"a workplace comedy, set, for the most part, over the course of a day but then it turns into a rather touching, surprisingly informative illustration of what women face in a male dominant world"
Support The Girls is a discreetly feminist comedy. the film is lead by Regina Hall, best known for her multiple leading roles, including Girls Trip (2017) and Shaft (2019). She also has appeared in numerous television series, and played a prominent recurring character in the comedy series Ally McBeal (2001-2002). She became known for playing Brenda in the Scary Movie films, as well as The Hate U Give (2018). She was the first African American to win the New York Critics Circle Award for Best Actress, playing Lisa Conroy in the critically acclaimed comedy Support the Girls (2018). An astute film about what women often face, on a day to day basis, at work and in the home.
The main action of the story takes place in a less crude Hooters-style bar called Double Whammies, for those of you who don't know, the Hooters name is a double entendré since not only does it refer to its owl logo, a feathered creature known for its "hooting" calls but also as an American slang term to mean a woman's breasts, made popular by the comic Steve Martin.
Each day the attractive waitresses at Double Whammies serve up beer and wings to a predominately male client base, which could make you believe that the film you're about to see will be misogynistic, however, that is not the case at all.
Admittedly it does start out as a workplace comedy, set, for the most part, over the course of a day but then it turns into a rather touching, surprisingly informative illustration of what women face in a male dominant world.
The concept of 'Hollywood style empowerment' is cast to one side for most women, when, put simply, it's about making ends meet - holding down a job, whilst maintaining an air of serenity around the home and workplace.
A true-to-life Drama which leaves thoughtful beats throughout, in order that the audience draws their own conclusions as to what's going on.
Humorous and sharp but never wishing to brandish us with an opinion, just an apology towards its characters perhaps, for all they must have to endure.
'Support the Girls' is an emotionally mature film by Andrew Bujalski, whose films appear to have headed in a more accessible direction but still manage to maintain a sensitivity towards character and dialogue.
Bujalski is credited as being ‘the inventor of mumble-core,’ a movement in Independent cinema in the early 2000s, when there was a switch toward an indistinct structure on a low budget, yet with a muted realism.

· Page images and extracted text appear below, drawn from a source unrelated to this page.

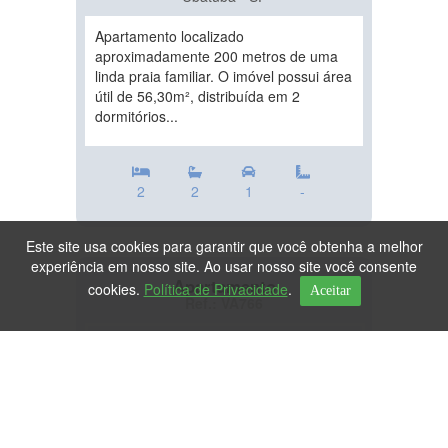
Apartamento localizado
aproximadamente 200 metros de uma
linda praia familiar. O imóvel possui área
útil de 56,30m², distribuída em 2
dormitórios...
2
2
1
-
Este site usa cookies para garantir que você obtenha a melhor
experiência em nosso site. Ao usar nosso site você consente
Apartamento
cookies.
Política de Privacidade
.
Aceitar
Ref.: VA766
DESTAQUE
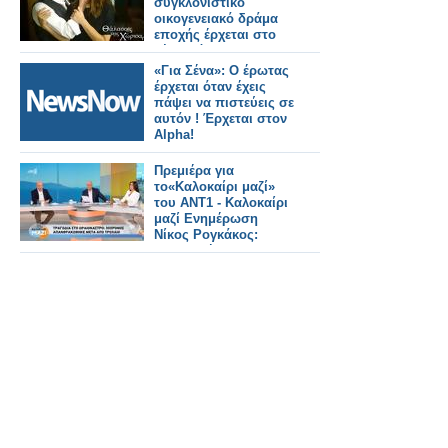
συγκλονιστικό
οικογενειακό δράμα
εποχής έρχεται στο
νέο πρόγραμμα της
ΕΡΤ
«Για Σένα»: Ο έρωτας
έρχεται όταν έχεις
πάψει να πιστεύεις σε
αυτόν ! Έρχεται στον
Alpha!
Πρεμιέρα για
το«Καλοκαίρι μαζί»
του ΑΝΤ1 - Καλοκαίρι
μαζί Ενημέρωση
Νίκος Ρογκάκος:
«Επιλογή του
σταθμού είναι να
προχωρήσει την
ενημέρωση»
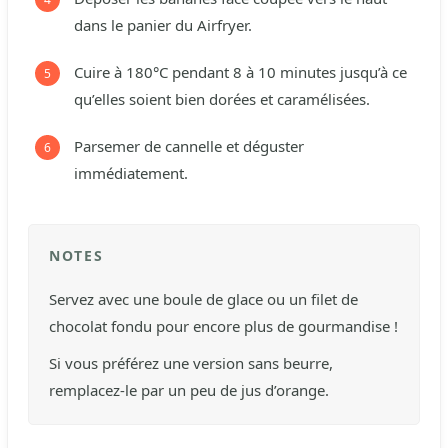
dans le panier du Airfryer.
Cuire à 180°C pendant 8 à 10 minutes jusqu’à ce
qu’elles soient bien dorées et caramélisées.
Parsemer de cannelle et déguster
immédiatement.
NOTES
Servez avec une boule de glace ou un filet de
chocolat fondu pour encore plus de gourmandise !
Si vous préférez une version sans beurre,
remplacez-le par un peu de jus d’orange.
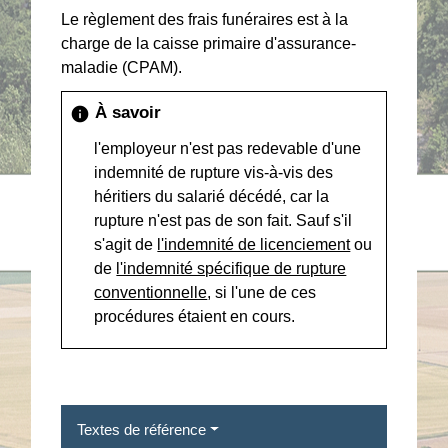
Le règlement des frais funéraires est à la
charge de la caisse primaire d'assurance-
maladie (CPAM).
À savoir
info
l'employeur n'est pas redevable d'une
indemnité de rupture vis-à-vis des
héritiers du salarié décédé, car la
rupture n'est pas de son fait. Sauf s'il
s'agit de
l'indemnité de licenciement
ou
de
l'indemnité spécifique de rupture
conventionnelle
, si l'une de ces
procédures étaient en cours.
Textes de référence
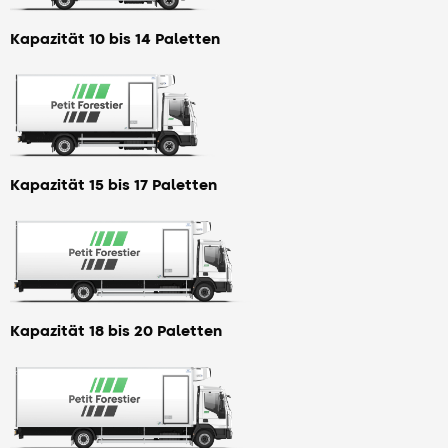
Kapazität 10 bis 14 Paletten
Kapazität 15 bis 17 Paletten
Kapazität 18 bis 20 Paletten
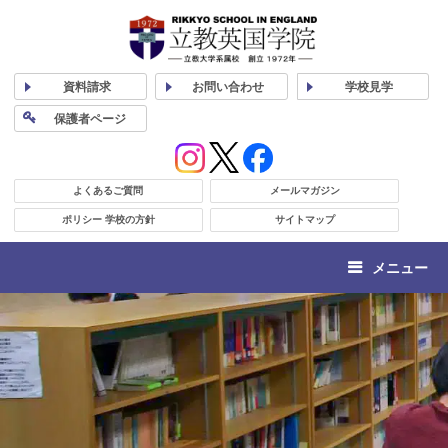
資料
請求
お問い合わせ
学校
見学
保護者
ページ
よくあるご質問
メールマガジン
ポリシー 学校の方針
サイトマップ
メニュー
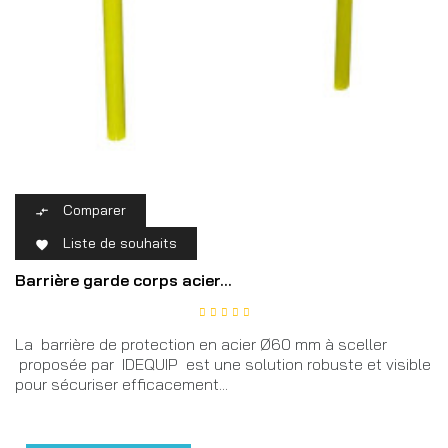
Comparer

Liste de souhaits

Barrière garde corps acier...
La barrière de protection en acier Ø60 mm à sceller
proposée par IDEQUIP est une solution robuste et visible
pour sécuriser efficacement...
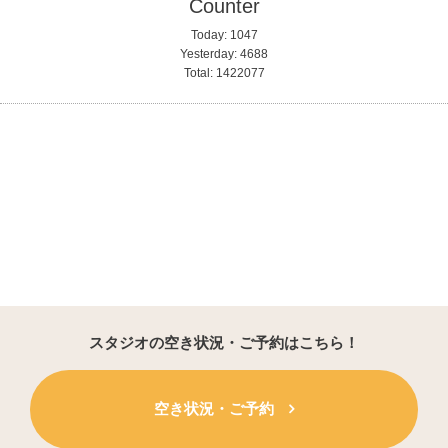
Counter
Today:
1047
Yesterday:
4688
Total:
1422077
スタジオの空き状況・ご予約はこちら！
空き状況・ご予約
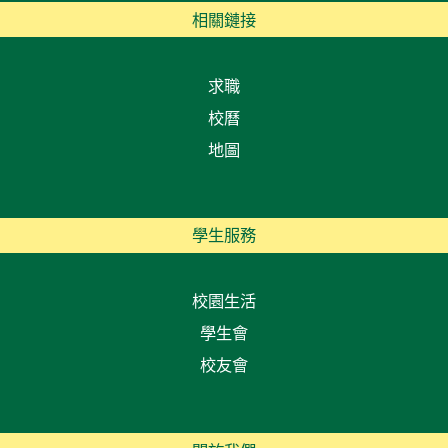
相關鏈接
求職
校曆
地圖
學生服務
校園生活
學生會
校友會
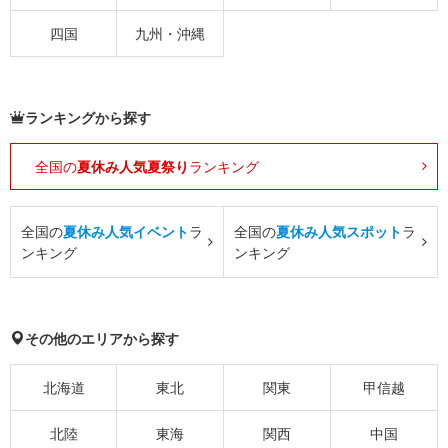
四国
九州・沖縄
ランキングから探す
全国の
夏休み人気夏祭り
ランキング
全国の
夏休み人気イベント
ラ
全国の
夏休み人気スポット
ラ
ンキング
ンキング
その他のエリアから探す
北海道
東北
関東
甲信越
北陸
東海
関西
中国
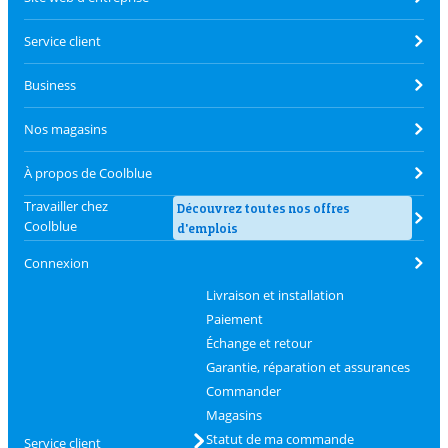
Service client
Business
Nos magasins
À propos de Coolblue
Travailler chez
Découvrez toutes nos offres
Coolblue
d'emplois
Connexion
Livraison et installation
Paiement
Échange et retour
Garantie, réparation et assurances
Commander
Magasins
Statut de ma commande
Service client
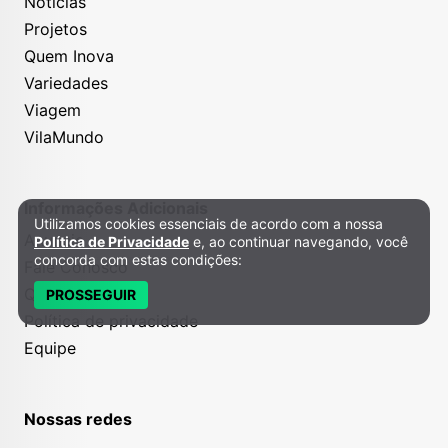
Notícias
Projetos
Quem Inova
Variedades
Viagem
VilaMundo
Informações Adicionais
Utilizamos cookies essenciais de acordo com a nossa
Política de Privacidade e Cookies
Anuncie
Política de Privacidade
e, ao continuar navegando, você
concorda com estas condições:
Fale Conosco
Quem somos
PROSSEGUIR
Política de privacidade
Equipe
Nossas redes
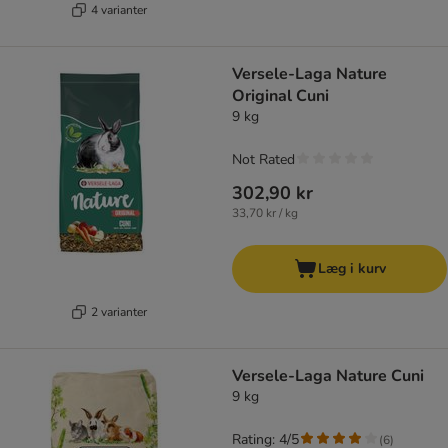
4 varianter
Versele-Laga Nature
Original Cuni
9 kg
Not Rated
302,90 kr
33,70 kr / kg
Læg i kurv
2 varianter
Versele-Laga Nature Cuni
9 kg
Rating: 4/5
(
6
)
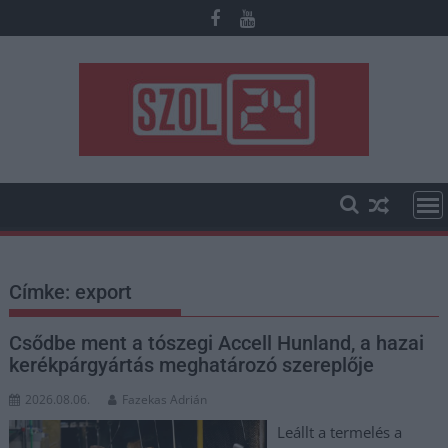
Skip
to
content
Címke:
export
Csődbe ment a tószegi Accell Hunland, a hazai
kerékpárgyártás meghatározó szereplője
2026.08.06.
Fazekas Adrián
Leállt a termelés a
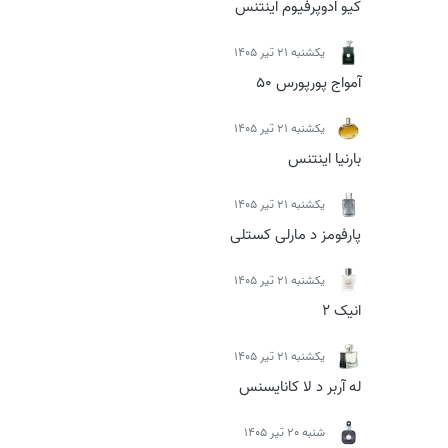
کیو ادوپرفیوم اینتنس
يكشنبه 21 تیر 1405
آمواج پورپورس 50
يكشنبه 21 تیر 1405
بارنیا اینتنس
يكشنبه 21 تیر 1405
پارفومز د مارلی کستلی
يكشنبه 21 تیر 1405
انیک 2
يكشنبه 21 تیر 1405
له آربر د لا کانایسنس
شنبه 20 تیر 1405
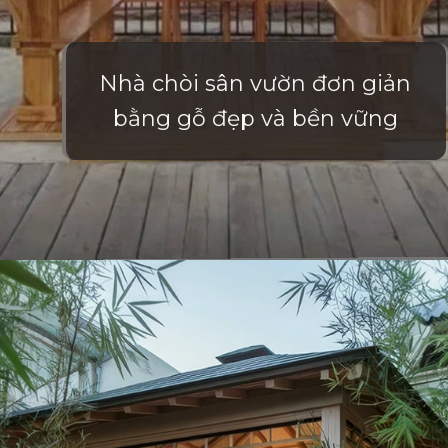
Nhà chòi sân vườn đơn giản
bằng gỗ đẹp và bền vững
Đang mở
https://vietnamxua.edu.vn/nha-choi-go-san-vuon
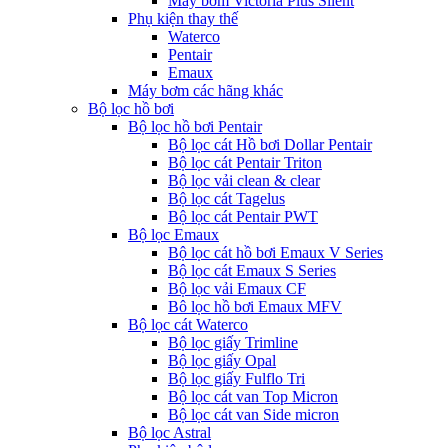
Máy bơm Victoria Plus Silent
Phụ kiện thay thế
Waterco
Pentair
Emaux
Máy bơm các hãng khác
Bộ lọc hồ bơi
Bộ lọc hồ bơi Pentair
Bộ lọc cát Hồ bơi Dollar Pentair
Bộ lọc cát Pentair Triton
Bộ lọc vải clean & clear
Bộ lọc cát Tagelus
Bộ lọc cát Pentair PWT
Bộ lọc Emaux
Bộ lọc cát hồ bơi Emaux V Series
Bộ lọc cát Emaux S Series
Bộ lọc vải Emaux CF
Bô lọc hồ bơi Emaux MFV
Bộ lọc cát Waterco
Bộ lọc giấy Trimline
Bộ lọc giấy Opal
Bộ lọc giấy Fulflo Tri
Bộ lọc cát van Top Micron
Bộ lọc cát van Side micron
Bộ lọc Astral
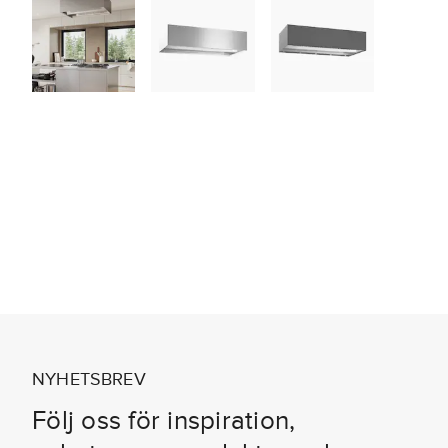
NYHETSBREV
Följ oss för inspiration,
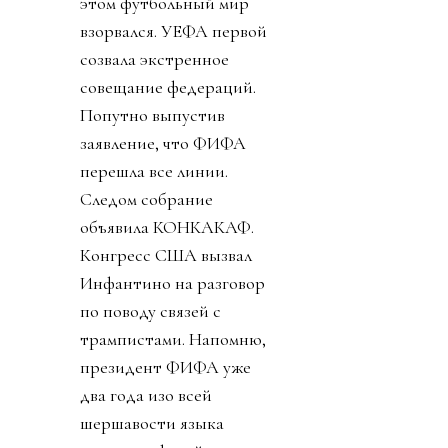
этом футбольный мир
взорвался. УЕФА первой
созвала экстренное
совещание федераций.
Попутно выпустив
заявление, что ФИФА
перешла все линии.
Следом собрание
объявила КОНКАКАФ.
Конгресс США вызвал
Инфантино на разговор
по поводу связей с
трампистами. Напомню,
президент ФИФА уже
два года изо всей
шершавости языка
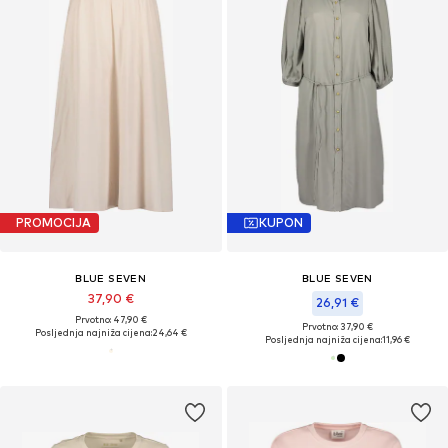
PROMOCIJA
KUPON
BLUE SEVEN
BLUE SEVEN
37,90 €
26,91 €
Prvotno: 47,90 €
Prvotno: 37,90 €
Posljednja najniža cijena:
24,64 €
Posljednja najniža cijena:
11,96 €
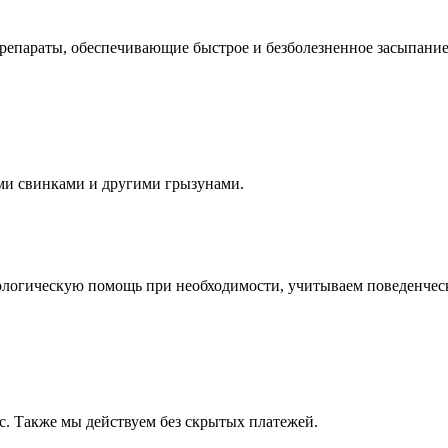
епараты, обеспечивающие быстрое и безболезненное засыпание
ми свинками и другими грызунами.
ологическую помощь при необходимости, учитываем поведенческ
. Также мы действуем без скрытых платежей.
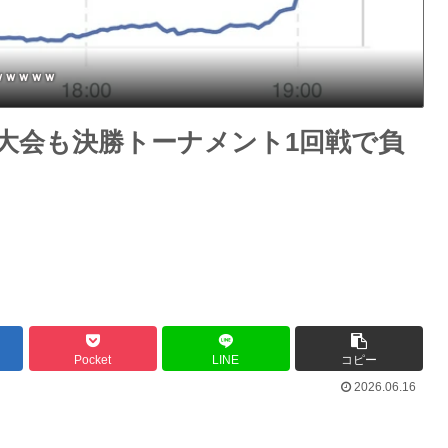
ｗｗｗｗｗ
大会も決勝トーナメント1回戦で負
Pocket
LINE
コピー
2026.06.16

Admittedly the plot in Support the Girls could be further developed, having said a lot does actually happen. The film focuses on Lisa (Regina Hall, in what is without a doubt is a standout performance). Hall plays the longstanding manager of Double Whammies, who extends herself far beyond her job spec.
Lisa is the chief support at Double Whammies, and for the vast majority of the girls who work there, a mother figure. She is their sounding board, making sure they don't stray, as she at times might forcibly have to get rid of men who show no respect. Her own boss (James Le Gros) clearly doesn't commend her hardly enough for all the work that she does.
Lisa’s day does not simply comprise of ensuring the customers' happiness is fulfilled, she must also contact the cable company about mending the television in the run-up to the big match, she trains up new waitresses, at the same time she warns Maci (Haley Lu Richardson) away from troublesome customers.
The play-out of Lisa's day is representative of a thousand accumulations of mosquito bites, some more lethal than others - bartering over schedules, as well as looking after Danyelle's (Shayna McHayle) son, whose child care doesn't hold out. She visits an apartment on behalf of her acutely depressed husband (Lawrence Varnado), from whom she is in the process of separating.
And as the day edges ever nearer to the big fight — the girls of Double Whammies manoeuvre their way through their varied problems but eventually meeting a breaking point.
Hall’s performance alongside those of secondary characters Richardson and McHayle bring a realness to the film, leaving you to believe you're watching a documentary, at the same time it points out serious issues subtly, i.e. casual sexual harassment towards young women working for tips, and racial discrimination. As well as marking what the reality is of a single working mother, who has but an inadequate health insurance.
In conclusion there’s a kind of irony when you consider this 'haven for sisters' and its backdrop. Arguably it is a place where women are exploited, dressed in scantily clad outfits. Yet life appears to be made up of all sorts of ‘bittersweet contradictions.'.
Rather than the film represent “girl power," the women in it support one another. This does not stem from 'performative feminism' but love. If they cannot obtain the respect they rightly should around them, they at least can withhold it in the work family that's been established.